On 25 May 2011, CIX Online Ltd was purchased by ICUK, an ISP, hosting, and telecoms provider formed in November 2001 by a former employee of Compulink Information eXchange Ltd. In its press release, ICUK stated its intention to grow and expand CIX Conferencing for both new and existing users of the two companies.

In April 2012, version 2 of CIX Forums was released. This version included numerous bug fixes, enhancements, speed optimisations, and an improved user interface.

In July 2012, version 3 of CIX Forums was released, featuring further design improvements and a new notification system that allowed users to receive instant replies to messages posted.

==Technical information==
CIX Conferencing is based on the CoSy Conferencing System, although it has been heavily modified by generations of staff to add new features. The CoSy conferencing system used by CIX was initially run on a UNIX server. (This was the same CoSy codebase on which BIX, the US-centric Byte Information eXchange, was based.)

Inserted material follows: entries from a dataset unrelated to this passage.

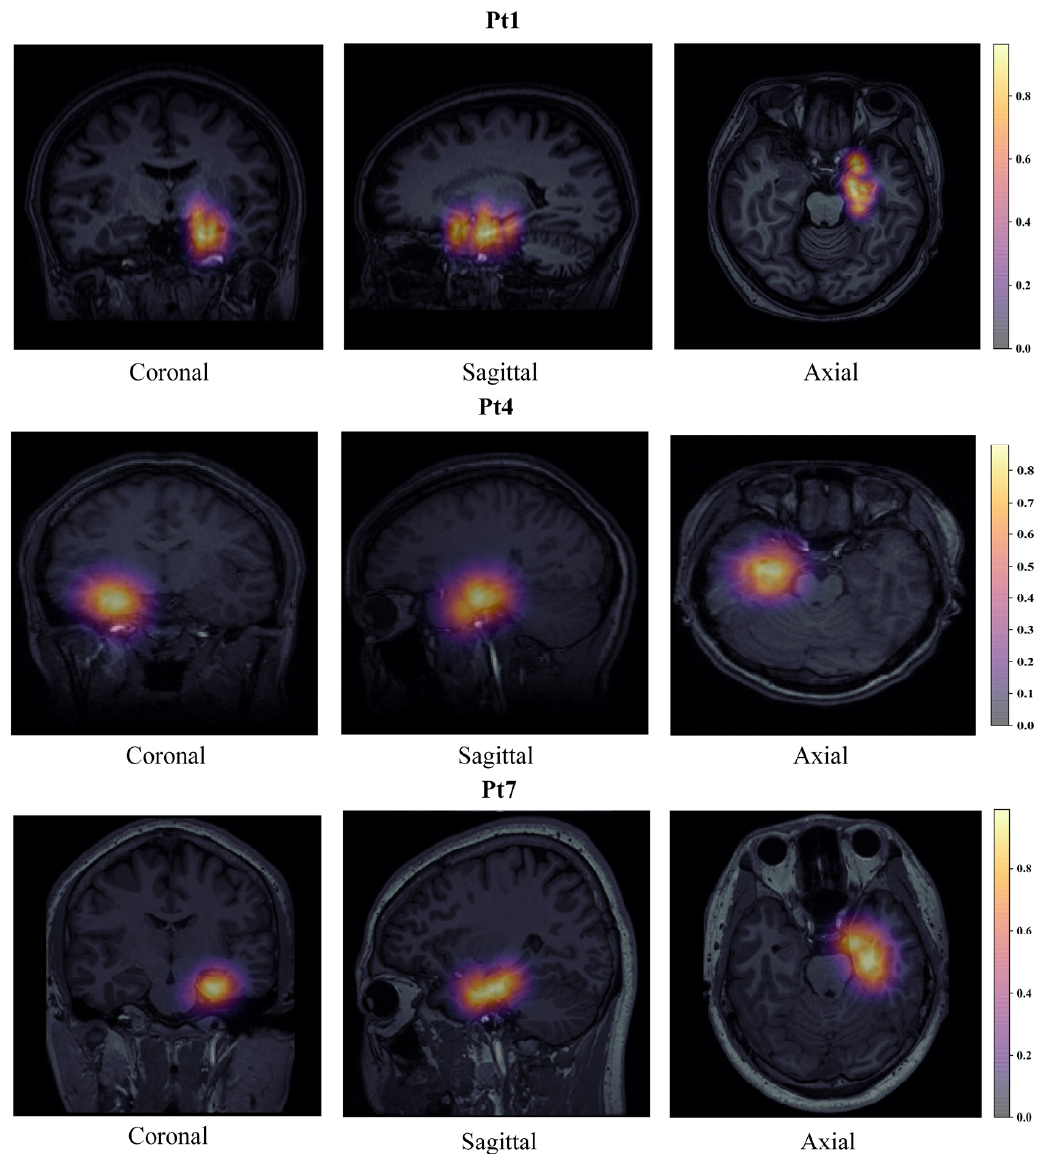
Figure 7. The SOZ prediction and visualization result with MRI from multiple axes.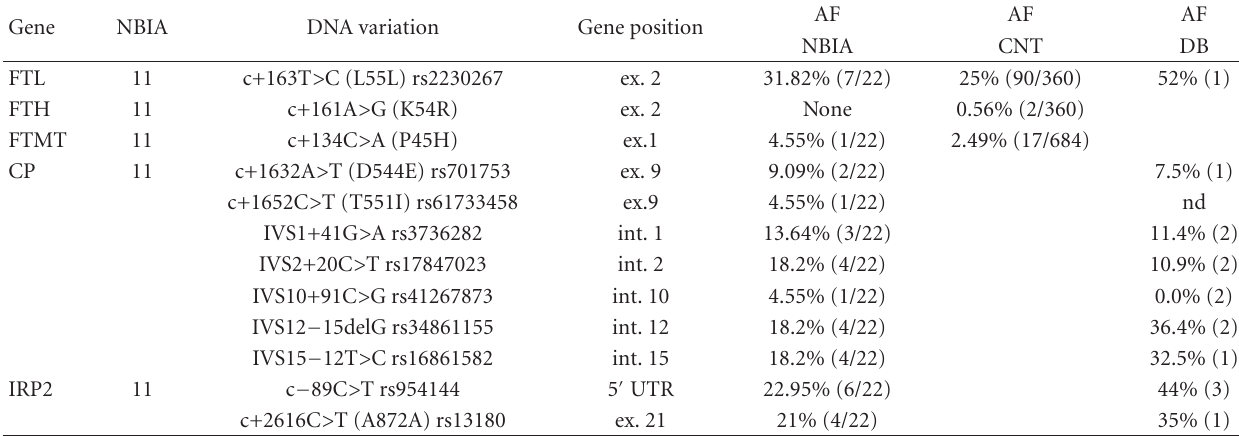
Table 2: Allelic frequencies of the sequence variations identified in CP and IRP-2 genes in sNFT patients. Gene NBIA DNA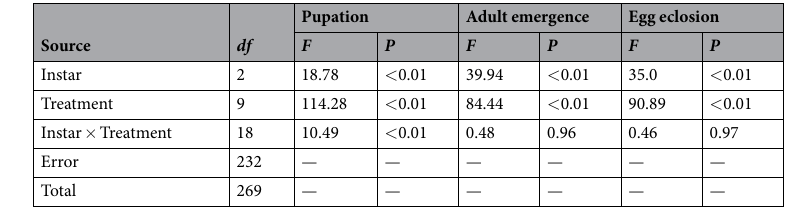
Development of R. ferrugineus : focus on last instar. Based on repeated measures analysis (and Tukey’s separation), diet consumption by 10 th instar was significantly influenced by the treatments applied ( F 3, 63 = 250.67, P < 0.01); diet consumption was lowest in the combined treatment of H. bacteriophora and B. bassiana compared to their sole applications and all treatments had lower consumption than the control (Fig. 1). Similarly frass pro- duction was influenced by treatments applied ( F 3, 69 = 386.22, P < 0.01), with the lowest frass production for the combined treatment of H. bacteriophora and B. bassiana (0.57 ± 0.04 to 0 ± 0.00 g) and highest in the control (the single-applied treatments were intermediate and not different from each other) (Fig. 2). Untreated larvae (con- trol) and larvae treated with sub-lethal concentrations of B. bassiana and H. bacteriophora gained more weight as compared to their combined application ( F 3, 24 = 56.77, P < 0.01) (Fig. 3); the single applied treatments were not different from the control whereas the combination treatment was statistically separated from all three others.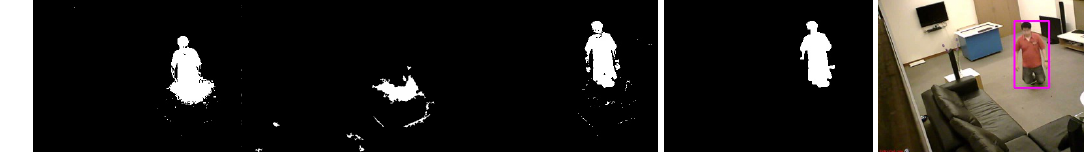
Figure 4. Human extraction result. First frame correspond to the Codebook result, the second one is the shadow detection. with simple subtraction between CB result and shadow detection, we get the third frame. After applying the second step from post processing, we get the result in the fourth frame. The last frame illustrates the tracked object correspond to the human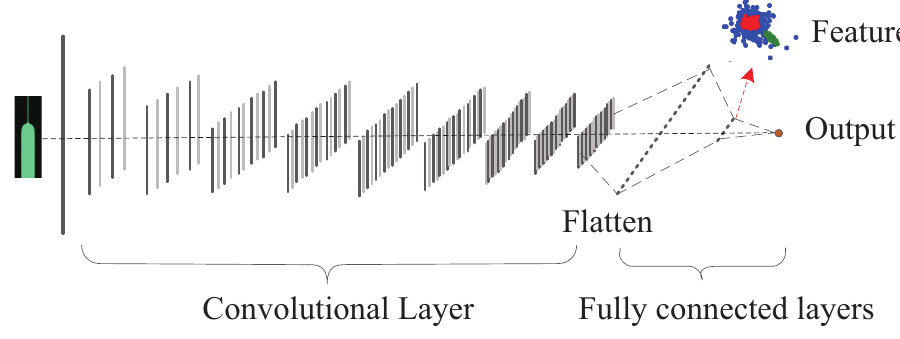
Figure 2. Framework of the discriminator D in the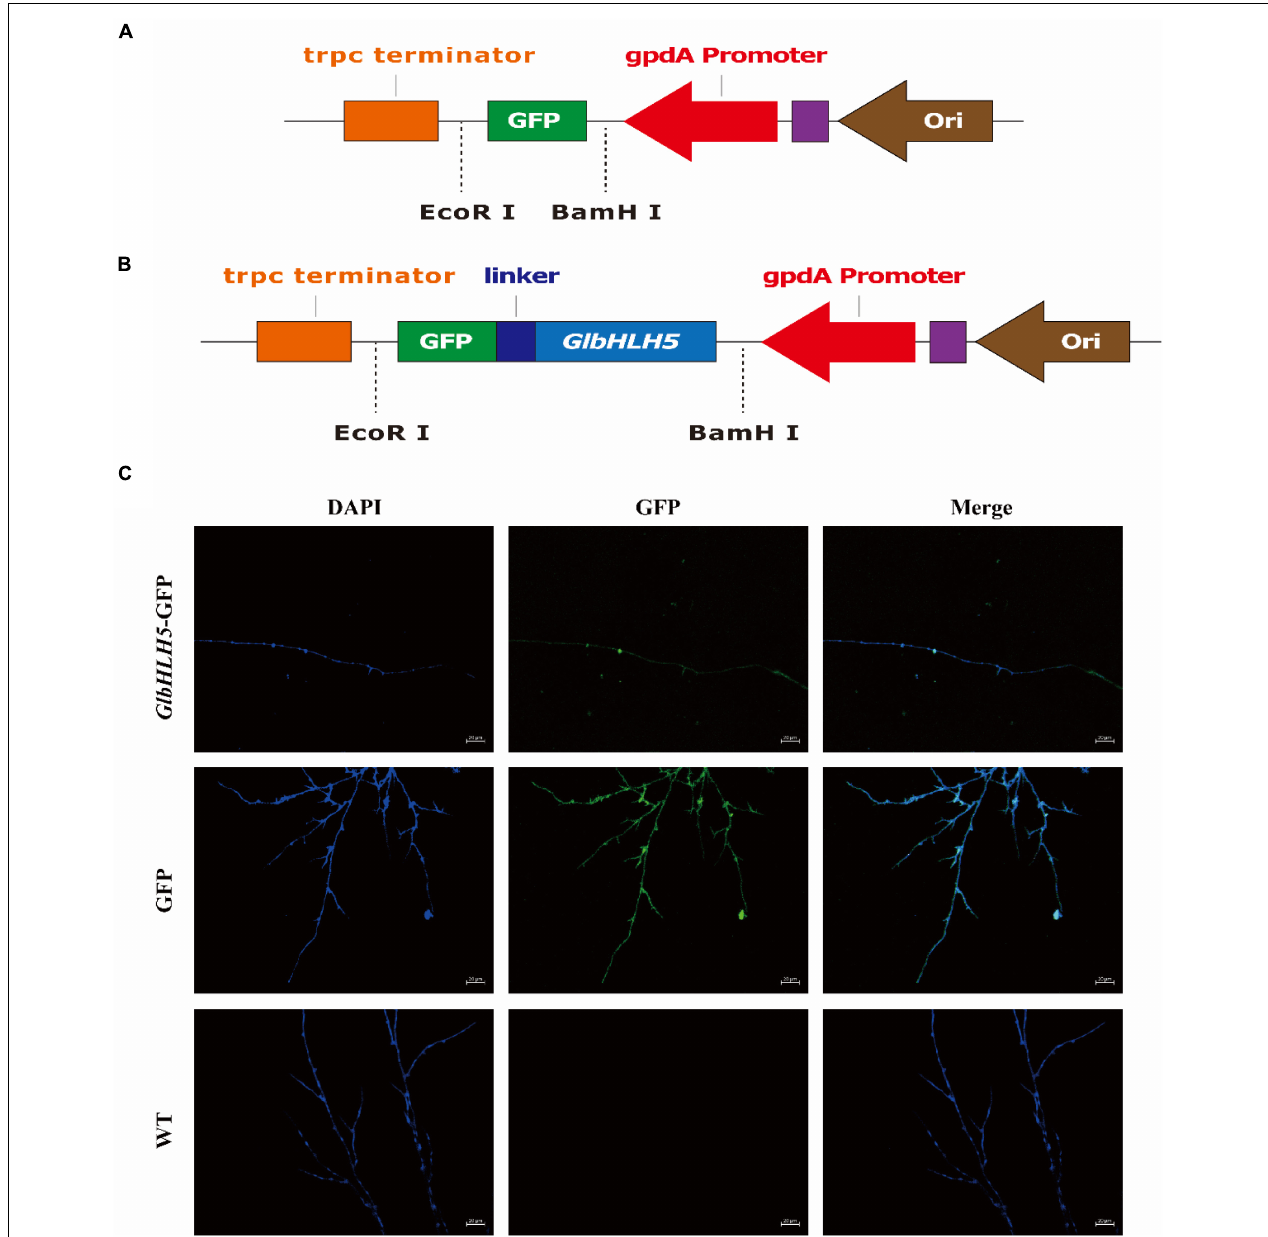
FIGURE 5 | Subcellular localization analysis of GlbHLH5. (A) Construction of the vector pBARGPEI-GPF. (B) Construction of the vector pBARGPEI- GlbHLH5 -GPF. (C) Subcellular localization of GlbHLH5 protein in Ganoderma lucidum . DAPI, DAPI nuclear staining; GFP, the field of view under green excitation fluorescence; Merge: the overlapping field of view of DAPI and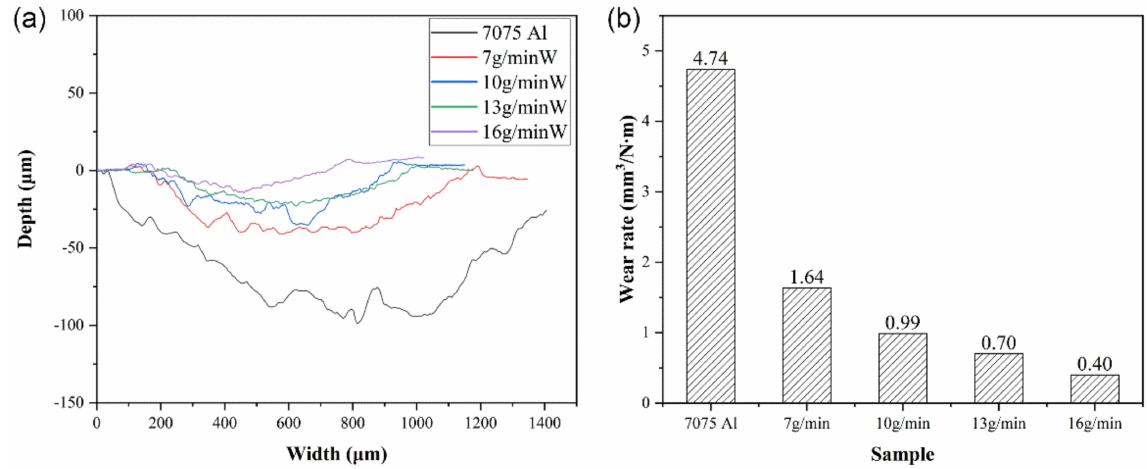
Figure 12. ( a ) Wear scar distribution curves and ( b ) wear rates of 7075 Al alloy and W/Al composite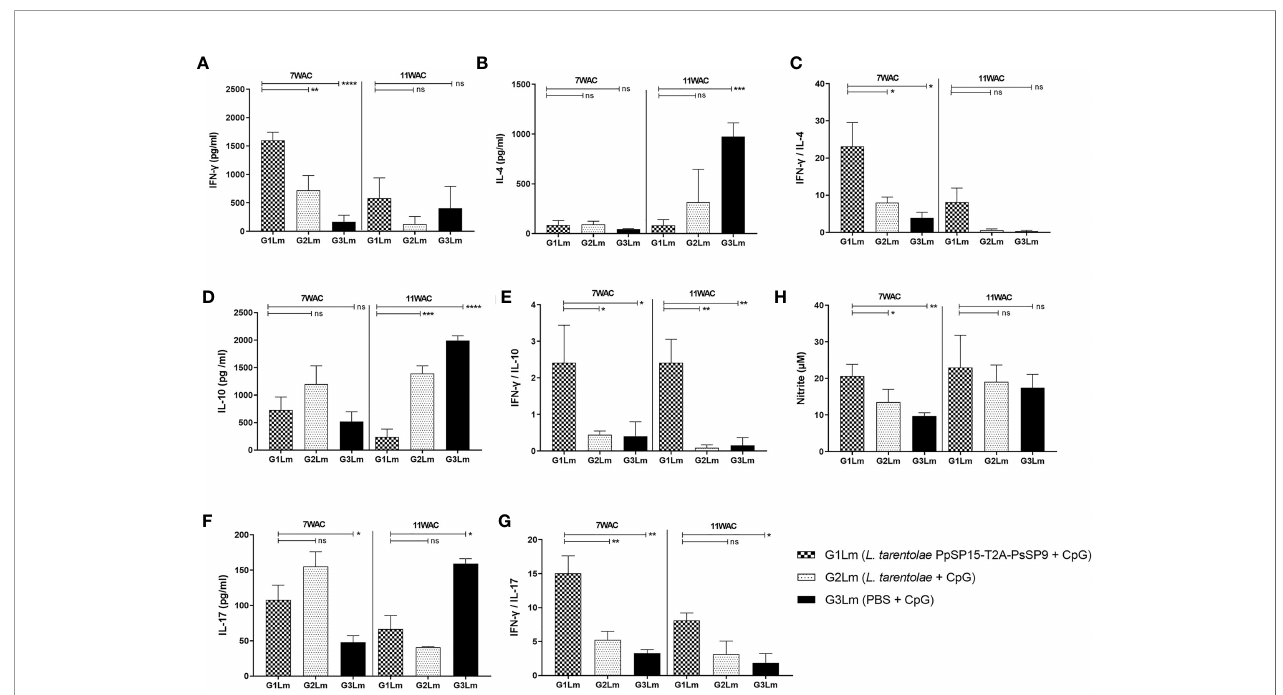
FIGURE 5 | Analysis of cytokines production in vaccinated and control mice post-infection with L. major +SGH Ph. papatasi . Following 7 th and 11 th weeks after challenge, all mice (n=3-4 per group) were sacri fi ced and single splenocytes from each individual BALB/c mouse were re-stimulated by L. major F/T antigen. (A) IFN- g production, (B) IL-4 production, (C) IFN- g /IL-4 ratio, (D) IL-10 production, (E) IFN- g /IL-10 ratio, (F) IL-17 production, (G) IFN- g /IL-17 ratio, (H) Nitric oxide (NO) production. The results are presented as mean ± SE in pg/ml for cytokines or in µm for NO. Data are representative of two independent experiments. Student t-test was used for statistical analysis (* p < 0.05; ** p < 0.01; *** p < 0.001, **** p < 0.0001; ns, non-signi fi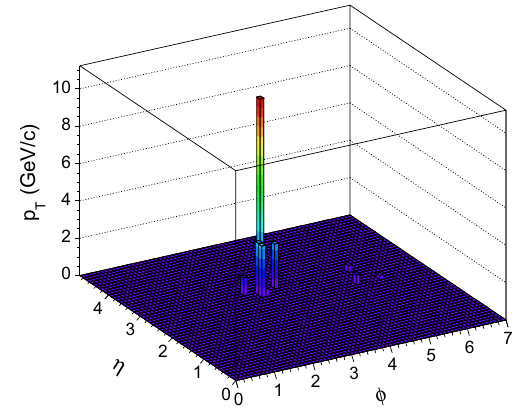
Fig. 1 A typical PYTHIA simulated jet event of jet E T > 20 GeV falling on forward rapidity (2.3 < η < 3.9) in pp collisions at 7TeV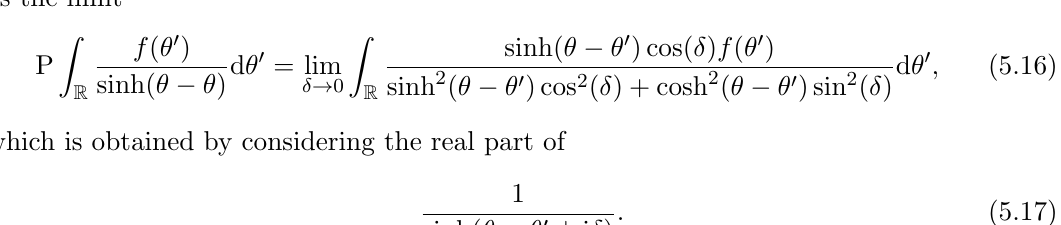
Table 4 . The (cid:12)rst column shows the spectrum of values of x n , as computed from the exact quantization condition (5.14) and the TBA equations. We used a discretization with 2 18 points and L = 35. The second column shows the values of E n ( ~ n ) for the Hamiltonian (5.18). Using the TBA equations, we have computed the functions (cid:6) ( ~ ) appearing in the l.h.s. J of the exact quantization condition, as well as the Voros spectrum x n ( E ). In (cid:12)gure 11 we plot the functions (cid:15) for E = 1 = 64, as a function of (cid:18) , as well as the horizontal lines at (cid:25) J and 3 (cid:25) , which intersect (cid:6) ( ~ ) in four points which give the (cid:12)rst four values of the spectrum J of ~ . For the numerical solution of the TBA system we have used a Fourier discretization in an interval ( L; L ) with L = 35 and N = 2 18 points. The principal value is (cid:0)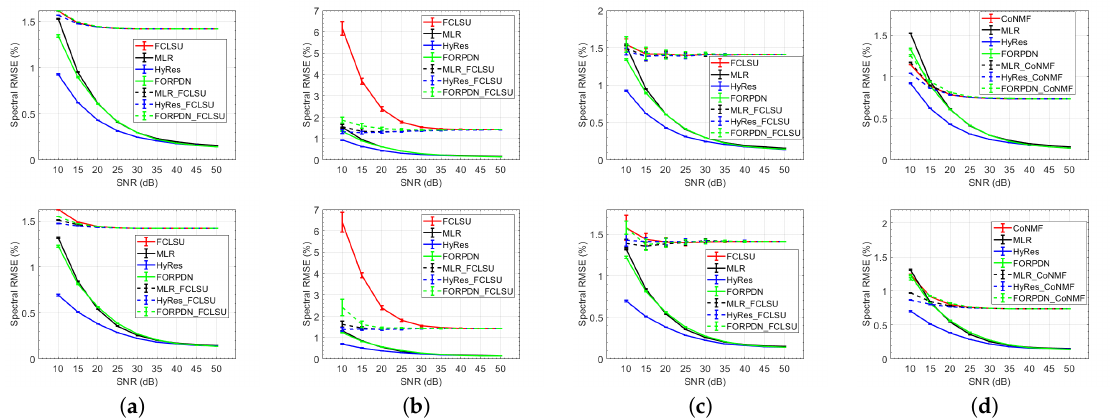
Figure 8. Real data (top row η = ∞ and bottom row η = 18): The denoising performance on the Samson image in terms of Spectral RMSE. ( a ) Ground truth endmembers; ( b ) extracted endmembers; ( c ) library endmembers; ( d ) estimated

At first, users read the text-based (ISO 8859-1) CIX messages online, but the UK's practice of charging per minute for telephone calls led to the development of offline readers (OLRs). The first CIX OLR was TelePathy (DOS-based), which later developed into the first Windows OLR, WigWam (now an open-source project under the name Virtual Access). The first official Windows OLR for CIX was called Ameol, which stood for A Most Excellent Off-Line Reader. It handled email, CIX conferencing, and Usenet, and is still freely available. It was independently written by Steve Palmer in 1994. The official desktop client is now CIXReader, which runs on Windows 7, 8, 10, and 11, as well as macOS, and is freely available to all subscribers. Many other OLRs, written by CIX users, are also available for other operating systems, such as Nicola for the Amiga and Polar for Psion PDAs. Augur is an open-source OLR designed for CIX.

In 1996, it was decided to port the system to Sun hardware and upgrade the bank of modems. ISDN dial-up access and the ability to use the internet to blink (a term used to collect messages) were also introduced.